▶ STUDY MATERIAL
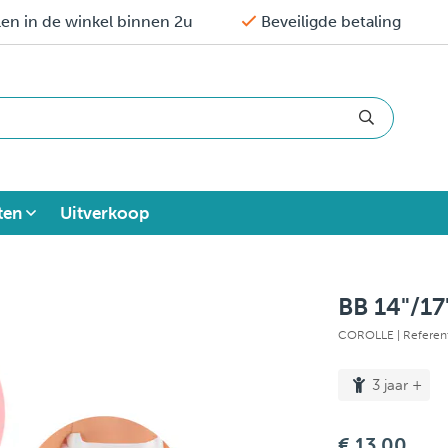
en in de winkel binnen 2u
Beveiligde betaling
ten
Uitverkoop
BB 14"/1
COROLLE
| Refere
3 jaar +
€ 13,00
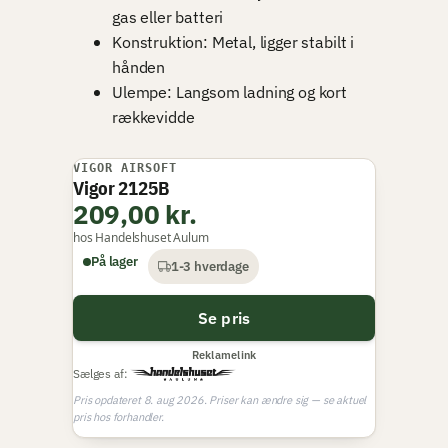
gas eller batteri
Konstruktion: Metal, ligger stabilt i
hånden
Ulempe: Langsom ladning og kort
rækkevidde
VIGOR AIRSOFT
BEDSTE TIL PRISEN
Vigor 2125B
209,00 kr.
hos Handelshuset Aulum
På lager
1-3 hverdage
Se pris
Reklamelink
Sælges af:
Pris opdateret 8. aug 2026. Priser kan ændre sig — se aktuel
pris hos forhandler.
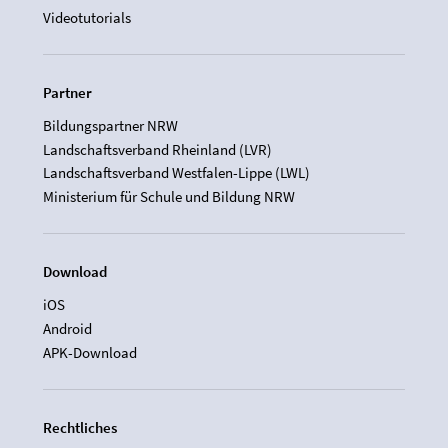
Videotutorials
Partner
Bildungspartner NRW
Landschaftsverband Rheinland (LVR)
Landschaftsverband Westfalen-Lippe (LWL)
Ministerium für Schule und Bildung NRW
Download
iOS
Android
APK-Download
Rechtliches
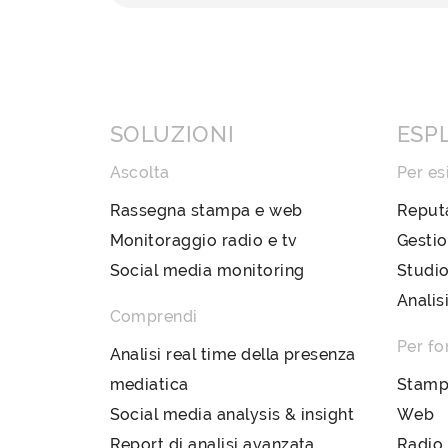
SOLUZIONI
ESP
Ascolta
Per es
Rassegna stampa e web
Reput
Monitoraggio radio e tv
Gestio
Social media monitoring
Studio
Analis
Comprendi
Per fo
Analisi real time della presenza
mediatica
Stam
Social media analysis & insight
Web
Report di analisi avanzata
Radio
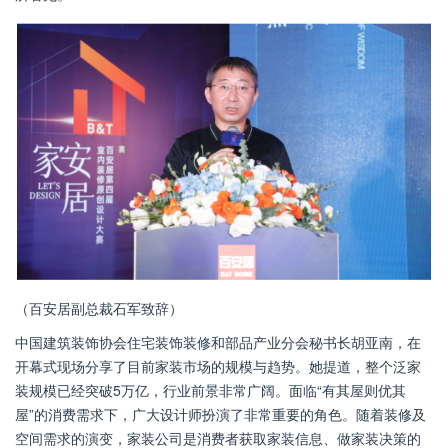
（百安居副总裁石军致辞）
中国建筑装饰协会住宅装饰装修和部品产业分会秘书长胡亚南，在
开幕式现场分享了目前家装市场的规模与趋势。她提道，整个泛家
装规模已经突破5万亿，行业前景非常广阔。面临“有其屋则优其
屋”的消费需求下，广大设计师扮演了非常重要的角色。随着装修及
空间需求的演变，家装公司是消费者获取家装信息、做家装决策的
==
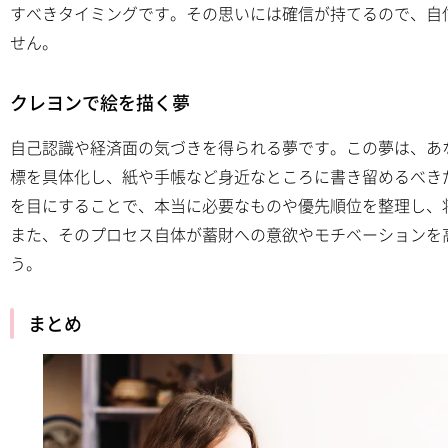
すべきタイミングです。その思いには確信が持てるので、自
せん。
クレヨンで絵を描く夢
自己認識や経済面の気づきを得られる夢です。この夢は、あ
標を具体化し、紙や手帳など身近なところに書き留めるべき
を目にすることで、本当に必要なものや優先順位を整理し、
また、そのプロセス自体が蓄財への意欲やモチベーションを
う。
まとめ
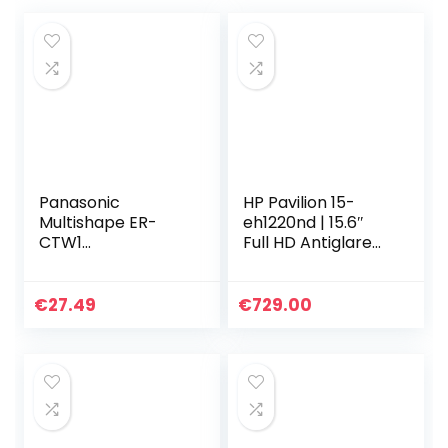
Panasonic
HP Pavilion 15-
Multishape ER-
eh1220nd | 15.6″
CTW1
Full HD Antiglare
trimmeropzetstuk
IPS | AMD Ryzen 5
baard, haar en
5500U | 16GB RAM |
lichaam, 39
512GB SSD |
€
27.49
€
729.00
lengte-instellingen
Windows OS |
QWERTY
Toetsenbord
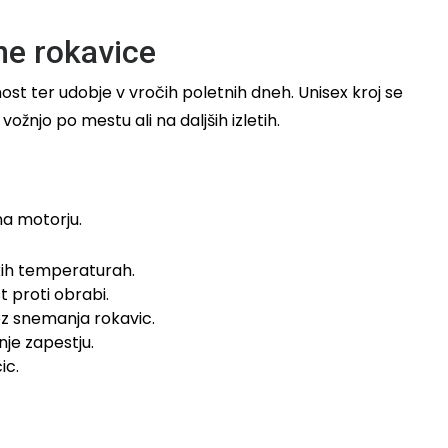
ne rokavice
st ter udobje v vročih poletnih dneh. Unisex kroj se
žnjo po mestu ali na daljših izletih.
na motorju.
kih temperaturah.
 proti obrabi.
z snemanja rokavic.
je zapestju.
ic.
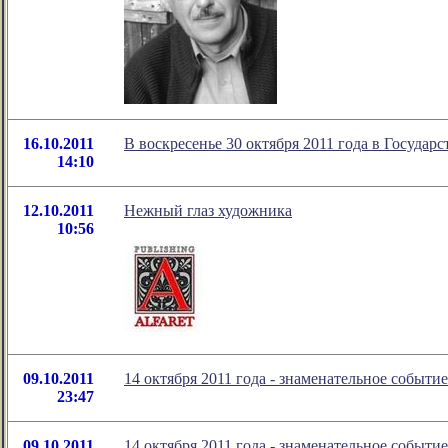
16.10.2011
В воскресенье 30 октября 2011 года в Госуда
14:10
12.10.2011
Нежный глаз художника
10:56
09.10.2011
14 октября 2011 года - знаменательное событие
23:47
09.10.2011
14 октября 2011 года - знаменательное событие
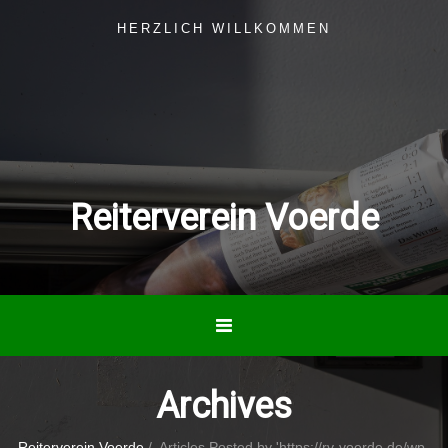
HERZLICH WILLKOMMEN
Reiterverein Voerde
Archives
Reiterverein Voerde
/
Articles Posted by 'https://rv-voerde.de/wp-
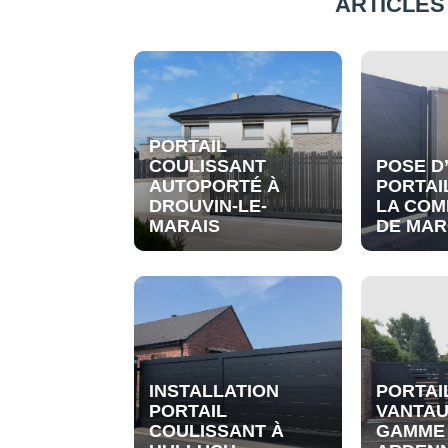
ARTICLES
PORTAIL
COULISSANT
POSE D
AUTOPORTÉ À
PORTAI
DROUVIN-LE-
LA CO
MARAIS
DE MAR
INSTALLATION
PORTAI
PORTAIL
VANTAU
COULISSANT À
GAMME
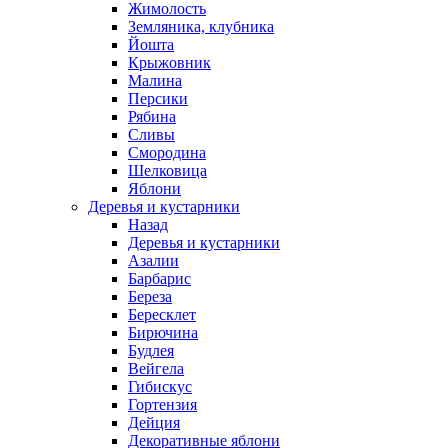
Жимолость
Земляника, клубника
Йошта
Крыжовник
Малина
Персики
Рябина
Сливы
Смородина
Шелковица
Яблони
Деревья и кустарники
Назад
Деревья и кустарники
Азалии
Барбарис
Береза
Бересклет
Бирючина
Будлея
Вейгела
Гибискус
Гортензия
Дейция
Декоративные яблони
==
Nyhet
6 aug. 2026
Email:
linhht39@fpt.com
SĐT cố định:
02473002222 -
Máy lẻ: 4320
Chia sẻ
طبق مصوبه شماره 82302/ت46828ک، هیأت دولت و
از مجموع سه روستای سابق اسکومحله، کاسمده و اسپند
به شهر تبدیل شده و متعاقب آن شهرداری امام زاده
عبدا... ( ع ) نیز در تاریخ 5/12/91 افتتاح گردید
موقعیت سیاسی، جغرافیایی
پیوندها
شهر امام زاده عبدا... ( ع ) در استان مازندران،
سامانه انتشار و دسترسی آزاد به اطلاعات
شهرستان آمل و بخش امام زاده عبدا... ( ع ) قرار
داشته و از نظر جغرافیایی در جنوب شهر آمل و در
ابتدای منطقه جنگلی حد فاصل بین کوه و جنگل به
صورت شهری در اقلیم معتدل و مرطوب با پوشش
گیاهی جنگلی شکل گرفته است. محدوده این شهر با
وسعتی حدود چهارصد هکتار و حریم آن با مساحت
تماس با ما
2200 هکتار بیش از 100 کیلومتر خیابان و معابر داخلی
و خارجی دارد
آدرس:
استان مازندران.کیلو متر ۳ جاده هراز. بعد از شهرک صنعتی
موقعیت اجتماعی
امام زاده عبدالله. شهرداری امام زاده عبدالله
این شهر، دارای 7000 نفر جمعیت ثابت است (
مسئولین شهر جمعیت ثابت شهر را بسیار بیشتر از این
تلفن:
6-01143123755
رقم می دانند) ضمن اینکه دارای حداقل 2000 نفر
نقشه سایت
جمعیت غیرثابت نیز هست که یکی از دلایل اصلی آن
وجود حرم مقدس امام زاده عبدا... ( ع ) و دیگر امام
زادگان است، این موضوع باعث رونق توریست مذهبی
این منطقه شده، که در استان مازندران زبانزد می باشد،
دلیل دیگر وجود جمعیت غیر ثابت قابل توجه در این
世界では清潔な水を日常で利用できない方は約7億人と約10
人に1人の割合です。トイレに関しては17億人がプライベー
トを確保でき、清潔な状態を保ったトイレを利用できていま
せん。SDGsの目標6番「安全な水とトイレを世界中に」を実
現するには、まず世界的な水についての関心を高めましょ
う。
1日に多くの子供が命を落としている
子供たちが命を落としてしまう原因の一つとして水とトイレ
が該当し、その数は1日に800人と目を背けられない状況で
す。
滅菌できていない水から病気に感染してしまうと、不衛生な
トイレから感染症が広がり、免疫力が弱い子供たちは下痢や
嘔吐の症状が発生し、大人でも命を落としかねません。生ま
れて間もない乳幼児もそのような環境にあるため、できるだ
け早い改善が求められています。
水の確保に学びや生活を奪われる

▶ TASK DIRECTIONS
Across the listing above, count the lines that include "زاده" and give the figure with no other words.

▶ EXERCISE RESPONSE
5